Write the records out again exactly, leaving no images in.

Data for review Start Marker

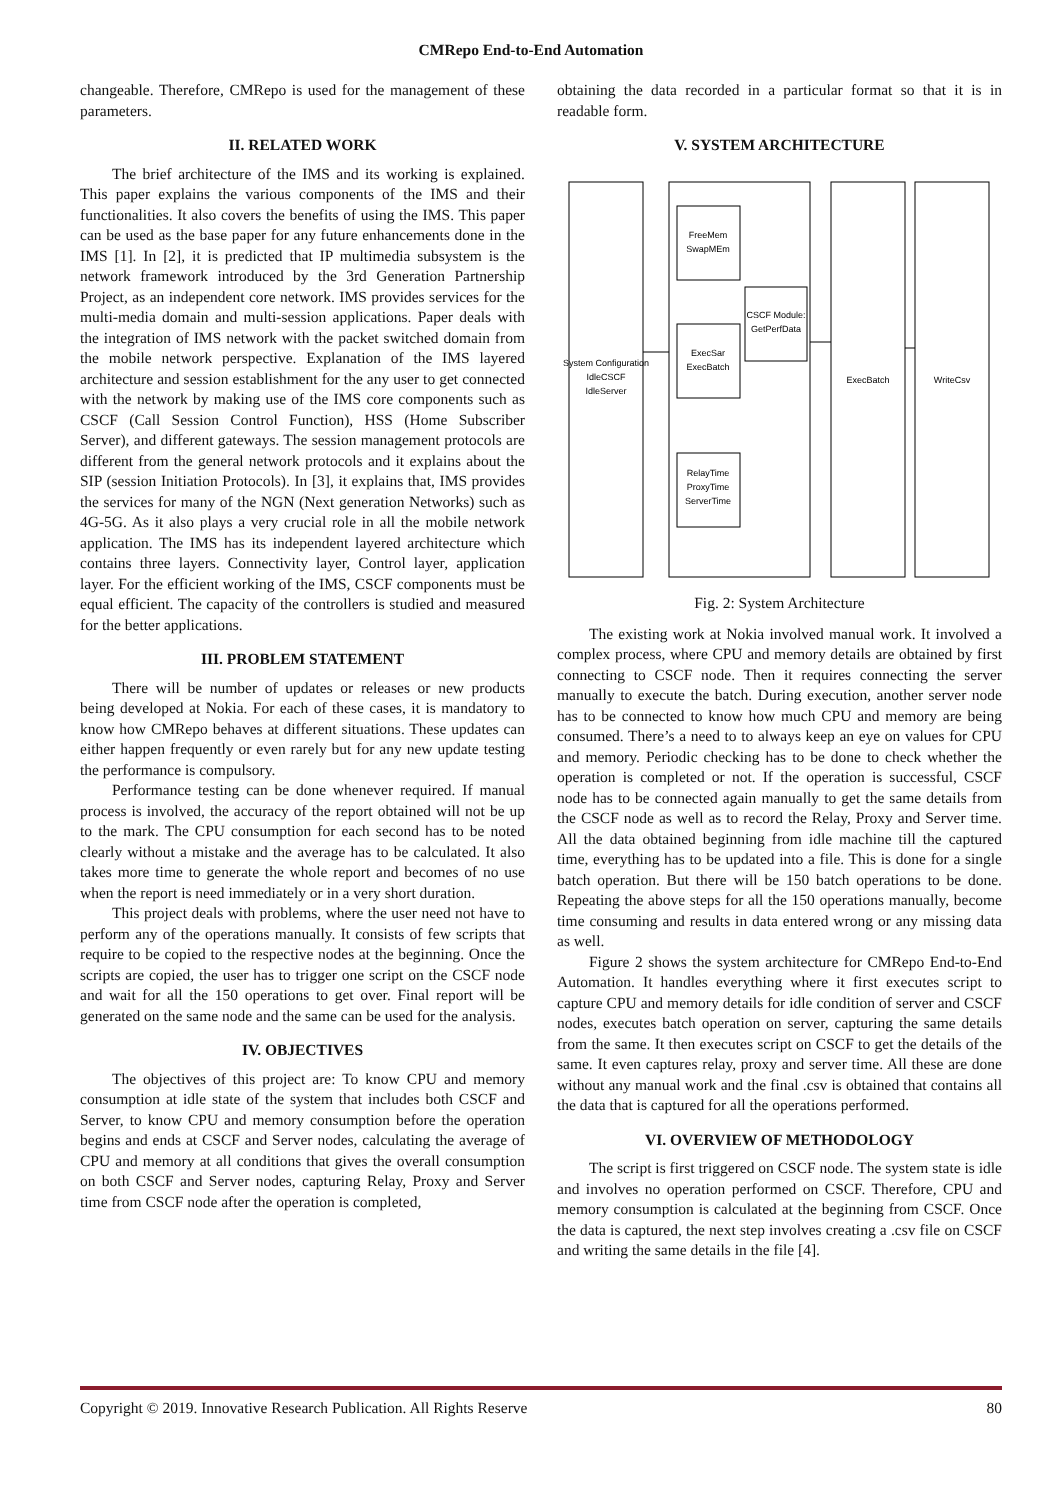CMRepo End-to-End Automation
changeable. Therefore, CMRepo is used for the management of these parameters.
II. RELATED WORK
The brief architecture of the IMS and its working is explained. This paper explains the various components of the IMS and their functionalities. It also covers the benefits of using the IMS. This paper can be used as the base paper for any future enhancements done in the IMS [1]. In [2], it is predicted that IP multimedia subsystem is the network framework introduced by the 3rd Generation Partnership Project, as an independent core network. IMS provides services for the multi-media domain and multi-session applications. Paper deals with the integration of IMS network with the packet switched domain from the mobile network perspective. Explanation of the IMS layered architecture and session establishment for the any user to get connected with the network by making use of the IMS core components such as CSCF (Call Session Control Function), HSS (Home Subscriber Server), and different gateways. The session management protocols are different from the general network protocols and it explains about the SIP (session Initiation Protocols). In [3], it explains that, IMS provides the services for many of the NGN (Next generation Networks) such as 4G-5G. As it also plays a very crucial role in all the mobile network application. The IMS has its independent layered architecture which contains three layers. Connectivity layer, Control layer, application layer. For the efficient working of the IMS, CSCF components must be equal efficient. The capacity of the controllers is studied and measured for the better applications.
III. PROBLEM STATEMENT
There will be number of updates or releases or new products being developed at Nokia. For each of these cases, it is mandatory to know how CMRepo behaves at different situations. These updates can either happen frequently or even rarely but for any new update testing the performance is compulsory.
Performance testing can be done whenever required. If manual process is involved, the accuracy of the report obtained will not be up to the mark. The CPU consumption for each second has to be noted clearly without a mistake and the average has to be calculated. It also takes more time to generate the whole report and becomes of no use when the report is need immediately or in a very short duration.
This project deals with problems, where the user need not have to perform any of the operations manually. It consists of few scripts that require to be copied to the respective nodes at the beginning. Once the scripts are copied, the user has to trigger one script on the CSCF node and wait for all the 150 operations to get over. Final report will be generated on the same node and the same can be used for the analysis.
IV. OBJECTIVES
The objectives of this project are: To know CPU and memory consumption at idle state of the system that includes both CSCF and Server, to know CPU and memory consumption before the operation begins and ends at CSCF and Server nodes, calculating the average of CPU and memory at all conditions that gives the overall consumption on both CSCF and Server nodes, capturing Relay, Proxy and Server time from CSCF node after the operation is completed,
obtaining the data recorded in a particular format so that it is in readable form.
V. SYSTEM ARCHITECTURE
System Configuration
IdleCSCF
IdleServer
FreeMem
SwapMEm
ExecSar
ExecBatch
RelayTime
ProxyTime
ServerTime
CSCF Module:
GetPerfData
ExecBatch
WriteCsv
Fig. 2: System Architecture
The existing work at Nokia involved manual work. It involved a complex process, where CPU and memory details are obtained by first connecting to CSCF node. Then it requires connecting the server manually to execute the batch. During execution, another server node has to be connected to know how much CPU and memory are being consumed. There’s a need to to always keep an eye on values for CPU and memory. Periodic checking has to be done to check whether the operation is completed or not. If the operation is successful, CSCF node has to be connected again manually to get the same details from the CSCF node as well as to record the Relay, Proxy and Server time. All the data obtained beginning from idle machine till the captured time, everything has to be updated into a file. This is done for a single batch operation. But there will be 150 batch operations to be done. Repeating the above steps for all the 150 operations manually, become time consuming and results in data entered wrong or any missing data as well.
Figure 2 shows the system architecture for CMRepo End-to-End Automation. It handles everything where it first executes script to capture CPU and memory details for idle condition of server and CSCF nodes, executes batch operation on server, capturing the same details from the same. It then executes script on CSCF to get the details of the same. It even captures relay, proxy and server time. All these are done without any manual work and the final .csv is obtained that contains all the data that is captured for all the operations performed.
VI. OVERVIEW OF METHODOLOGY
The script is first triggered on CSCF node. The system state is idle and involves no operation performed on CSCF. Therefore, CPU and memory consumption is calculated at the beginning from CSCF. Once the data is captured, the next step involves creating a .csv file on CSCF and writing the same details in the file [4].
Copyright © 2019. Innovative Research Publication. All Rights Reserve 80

Data for review End Marker

**Answer section:**
CMRepo End-to-End Automation
changeable. Therefore, CMRepo is used for the management of these parameters.
II. RELATED WORK
The brief architecture of the IMS and its working is explained. This paper explains the various components of the IMS and their functionalities. It also covers the benefits of using the IMS. This paper can be used as the base paper for any future enhancements done in the IMS [1]. In [2], it is predicted that IP multimedia subsystem is the network framework introduced by the 3rd Generation Partnership Project, as an independent core network. IMS provides services for the multi-media domain and multi-session applications. Paper deals with the integration of IMS network with the packet switched domain from the mobile network perspective. Explanation of the IMS layered architecture and session establishment for the any user to get connected with the network by making use of the IMS core components such as CSCF (Call Session Control Function), HSS (Home Subscriber Server), and different gateways. The session management protocols are different from the general network protocols and it explains about the SIP (session Initiation Protocols). In [3], it explains that, IMS provides the services for many of the NGN (Next generation Networks) such as 4G-5G. As it also plays a very crucial role in all the mobile network application. The IMS has its independent layered architecture which contains three layers. Connectivity layer, Control layer, application layer. For the efficient working of the IMS, CSCF components must be equal efficient. The capacity of the controllers is studied and measured for the better applications.
III. PROBLEM STATEMENT
There will be number of updates or releases or new products being developed at Nokia. For each of these cases, it is mandatory to know how CMRepo behaves at different situations. These updates can either happen frequently or even rarely but for any new update testing the performance is compulsory.
Performance testing can be done whenever required. If manual process is involved, the accuracy of the report obtained will not be up to the mark. The CPU consumption for each second has to be noted clearly without a mistake and the average has to be calculated. It also takes more time to generate the whole report and becomes of no use when the report is need immediately or in a very short duration.
This project deals with problems, where the user need not have to perform any of the operations manually. It consists of few scripts that require to be copied to the respective nodes at the beginning. Once the scripts are copied, the user has to trigger one script on the CSCF node and wait for all the 150 operations to get over. Final report will be generated on the same node and the same can be used for the analysis.
IV. OBJECTIVES
The objectives of this project are: To know CPU and memory consumption at idle state of the system that includes both CSCF and Server, to know CPU and memory consumption before the operation begins and ends at CSCF and Server nodes, calculating the average of CPU and memory at all conditions that gives the overall consumption on both CSCF and Server nodes, capturing Relay, Proxy and Server time from CSCF node after the operation is completed,
obtaining the data recorded in a particular format so that it is in readable form.
V. SYSTEM ARCHITECTURE
System Configuration
IdleCSCF
IdleServer
FreeMem
SwapMEm
ExecSar
ExecBatch
RelayTime
ProxyTime
ServerTime
CSCF Module:
GetPerfData
ExecBatch
WriteCsv
Fig. 2: System Architecture
The existing work at Nokia involved manual work. It involved a complex process, where CPU and memory details are obtained by first connecting to CSCF node. Then it requires connecting the server manually to execute the batch. During execution, another server node has to be connected to know how much CPU and memory are being consumed. There’s a need to to always keep an eye on values for CPU and memory. Periodic checking has to be done to check whether the operation is completed or not. If the operation is successful, CSCF node has to be connected again manually to get the same details from the CSCF node as well as to record the Relay, Proxy and Server time. All the data obtained beginning from idle machine till the captured time, everything has to be updated into a file. This is done for a single batch operation. But there will be 150 batch operations to be done. Repeating the above steps for all the 150 operations manually, become time consuming and results in data entered wrong or any missing data as well.
Figure 2 shows the system architecture for CMRepo End-to-End Automation. It handles everything where it first executes script to capture CPU and memory details for idle condition of server and CSCF nodes, executes batch operation on server, capturing the same details from the same. It then executes script on CSCF to get the details of the same. It even captures relay, proxy and server time. All these are done without any manual work and the final .csv is obtained that contains all the data that is captured for all the operations performed.
VI. OVERVIEW OF METHODOLOGY
The script is first triggered on CSCF node. The system state is idle and involves no operation performed on CSCF. Therefore, CPU and memory consumption is calculated at the beginning from CSCF. Once the data is captured, the next step involves creating a .csv file on CSCF and writing the same details in the file [4].
Copyright © 2019. Innovative Research Publication. All Rights Reserve 80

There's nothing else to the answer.